Line by line, the data below should be set down unchanged, with images excluded.

Data entries:
= Beginning of Section =

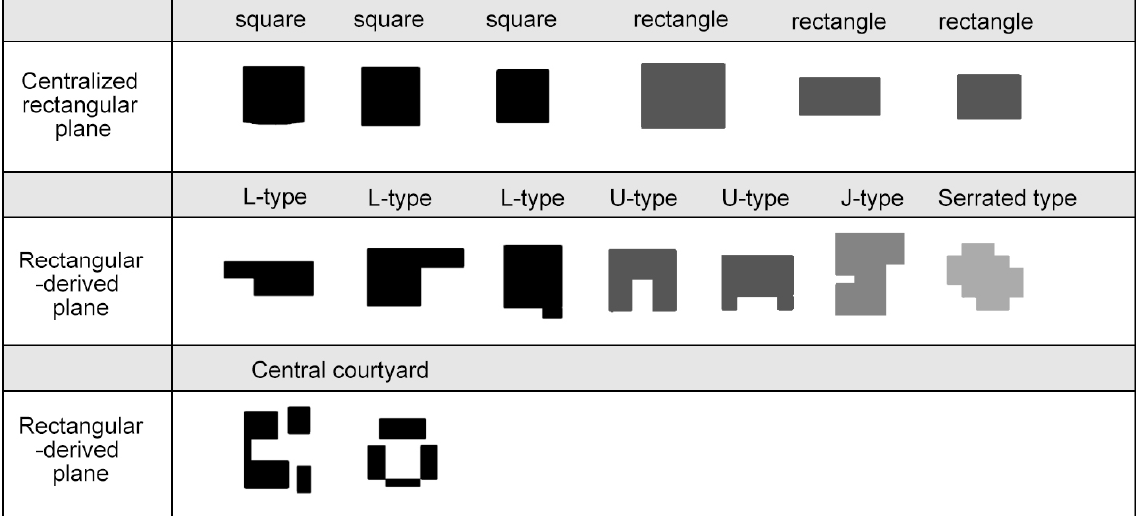
Figure 4. Building plane form.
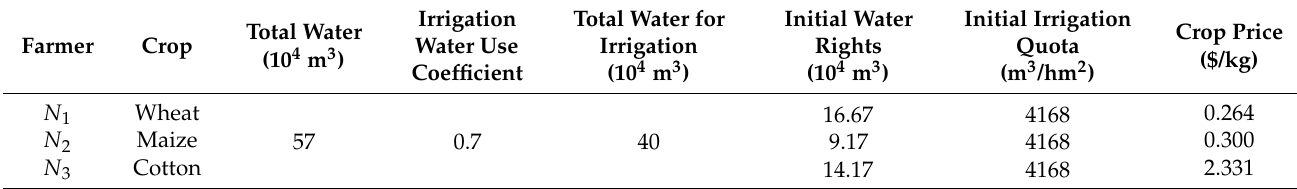
Table 1. Total irrigation water for crops and the initial water rights.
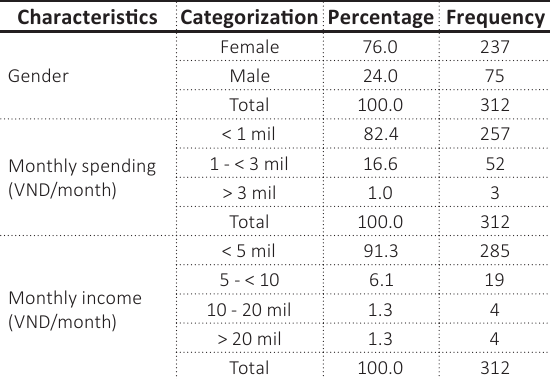
Table 2. Sample characteristics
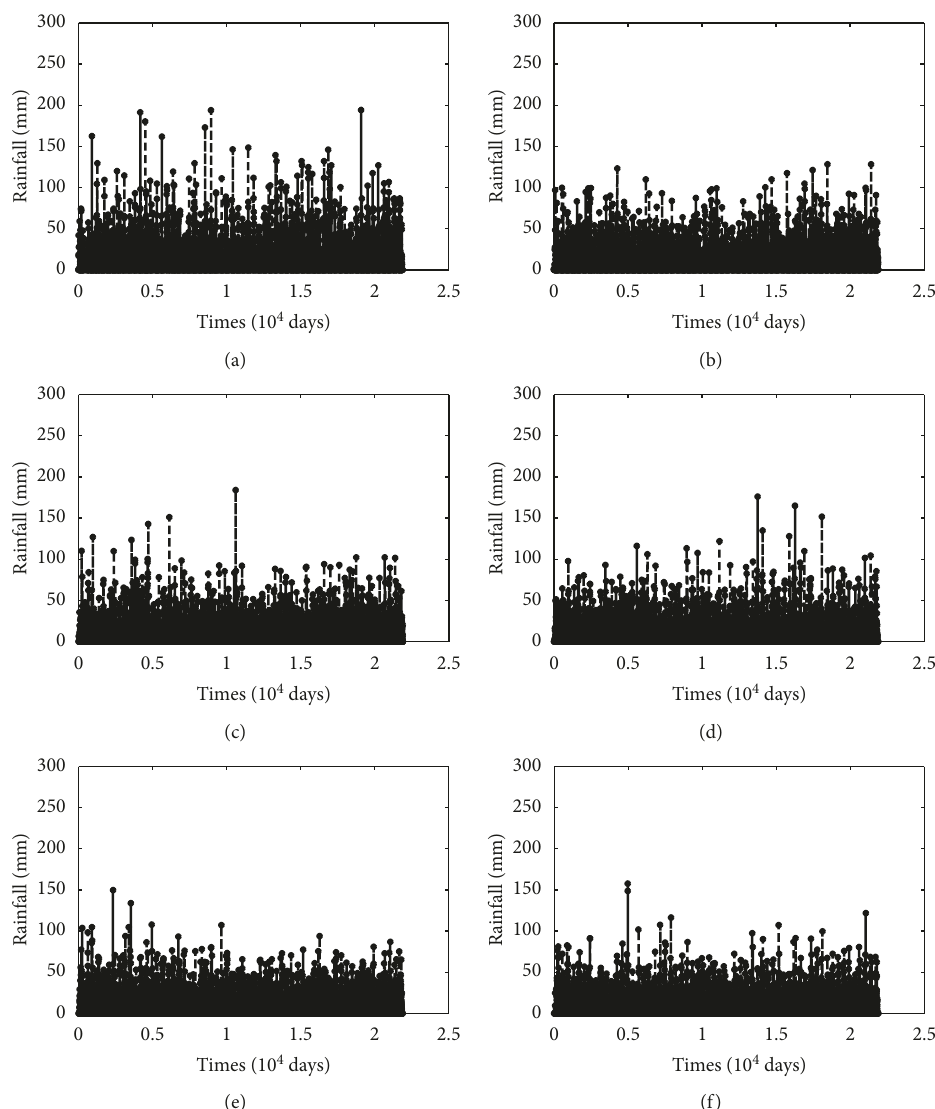
Figure 2: Temporal variations of rainfall time series collected from 1951 to 2010: (a) Cotonou station, (b) Bohicon station, (c) Sav`e station, (d) Parakou station, (e) Natitingou station, and (f) Kandi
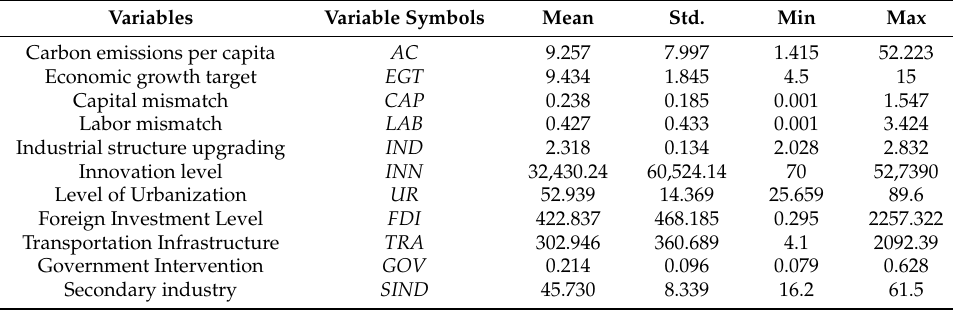
Table 2. Descriptive statistics of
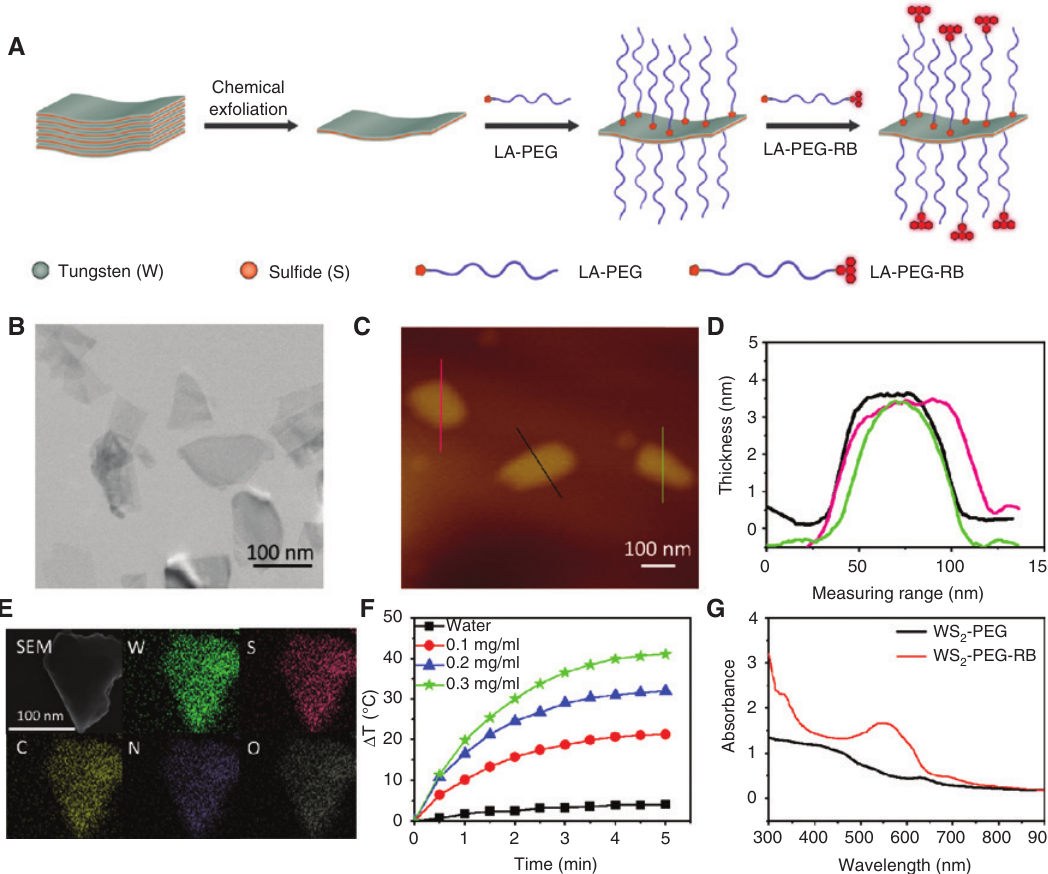
-based NSs. 2 -based NSs. (B) TEM images of WS 2 -PEG NSs. (F) Photothermal heating curves of the WS 2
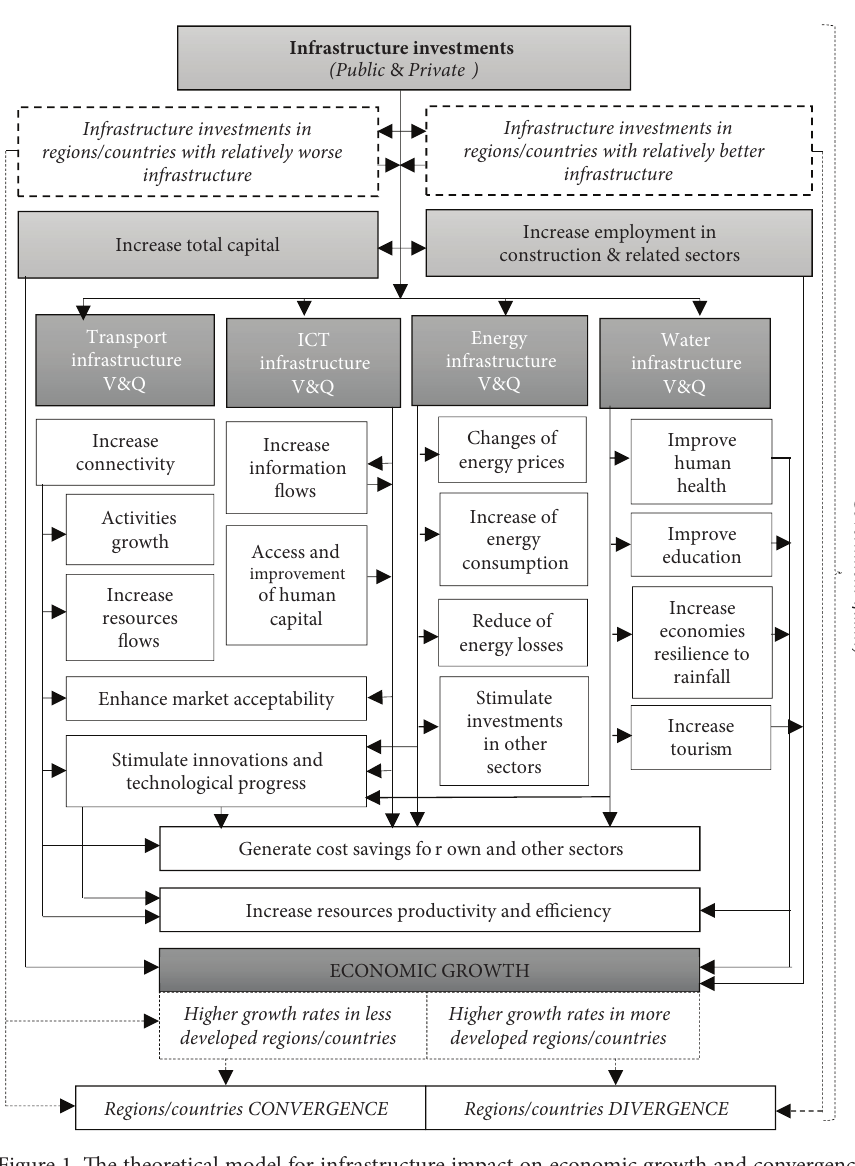
Figure 1. The theoretical model for infrastructure impact on economic growth and convergence (source: composed by the authors based on Sanctuary et al., 2005; Azevedo, 2014; Meersman & Nazemzadeh, 2017; Toader et al., 2018; Kyriacou et al., 2019; Elysia & Wihadanto, 2020; Wang et al., 2020b; Kallal et al., 2021,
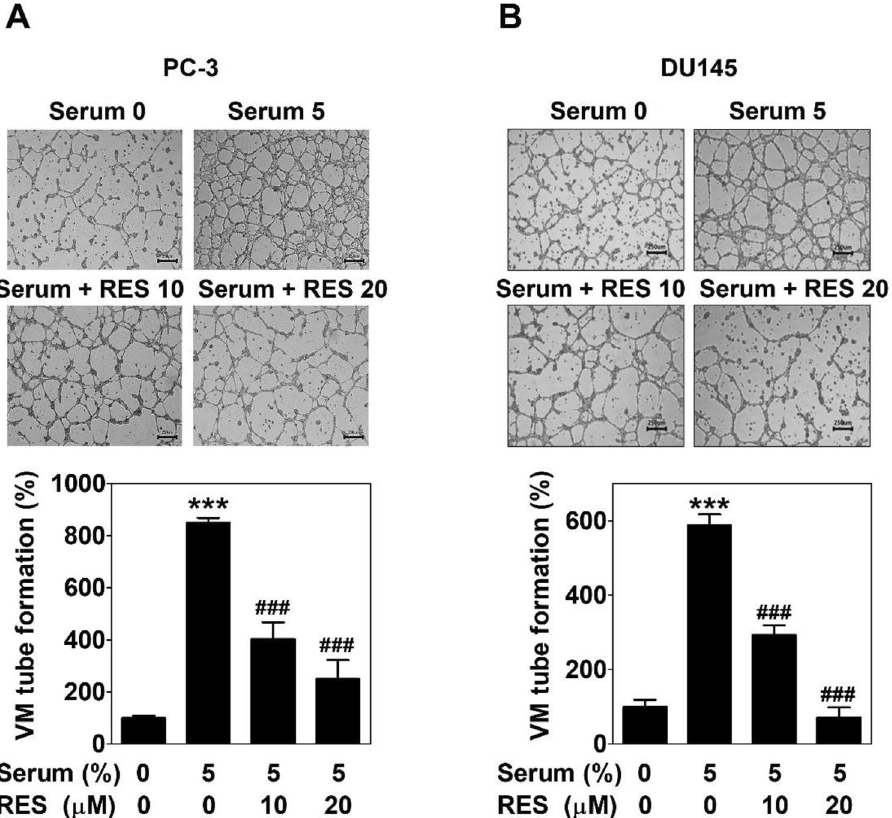
Figure 3. Resveratrol decreases serum-induced VM tube formation in prostate cancer cells. PC-3 ( A ) or DU145 cells ( B ) were seeded on a matrigel-coated a 24-well plate and treated with serum with or without RES. After a 16 h-incubation, the images were taken with an inverted microscope at 40 × magnification. Scale bar = 250 μm. The number of VM tube formation was counted and expressed as a percentage of the untreated control group. Data present as the mean ± SD of three independent experiments by analysis of Student’s t- test. *** p < 0.001 versus untreated control; ### p < 0.001 versus serum-treated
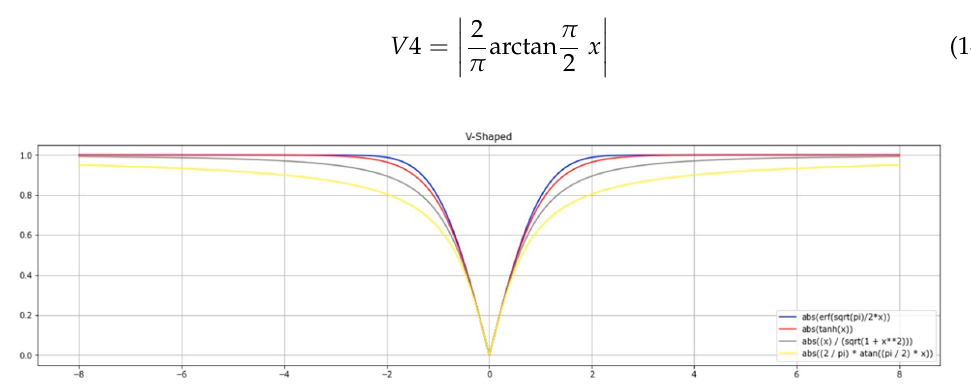
Figure 5. V-shaped transfer function ( V 1–V4).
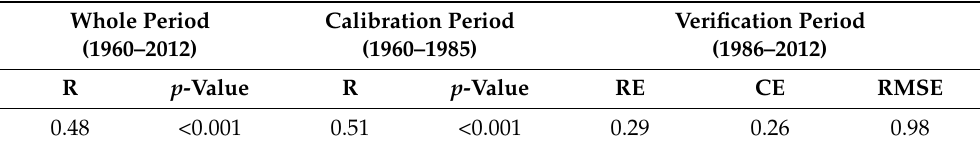
Table 2. The calibration-verification statistics of mean June–July temperature reconstruction.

= End of Section =

(Exercise output):
Figure 4. Building plane form.
Table 1. Total irrigation water for crops and the initial water rights.
Table 2. Sample characteristics
Figure 2: Temporal variations of rainfall time series collected from 1951 to 2010: (a) Cotonou station, (b) Bohicon station, (c) Sav`e station, (d) Parakou station, (e) Natitingou station, and (f) Kandi
Table 2. Descriptive statistics of
-based NSs. 2 -based NSs. (B) TEM images of WS 2 -PEG NSs. (F) Photothermal heating curves of the WS 2
Figure 1. The theoretical model for infrastructure impact on economic growth and convergence (source: composed by the authors based on Sanctuary et al., 2005; Azevedo, 2014; Meersman & Nazemzadeh, 2017; Toader et al., 2018; Kyriacou et al., 2019; Elysia & Wihadanto, 2020; Wang et al., 2020b; Kallal et al., 2021,
Figure 3. Resveratrol decreases serum-induced VM tube formation in prostate cancer cells. PC-3 ( A ) or DU145 cells ( B ) were seeded on a matrigel-coated a 24-well plate and treated with serum with or without RES. After a 16 h-incubation, the images were taken with an inverted microscope at 40 × magnification. Scale bar = 250 μm. The number of VM tube formation was counted and expressed as a percentage of the untreated control group. Data present as the mean ± SD of three independent experiments by analysis of Student’s t- test. *** p < 0.001 versus untreated control; ### p < 0.001 versus serum-treated
Figure 5. V-shaped transfer function ( V 1–V4).
Table 2. The calibration-verification statistics of mean June–July temperature reconstruction.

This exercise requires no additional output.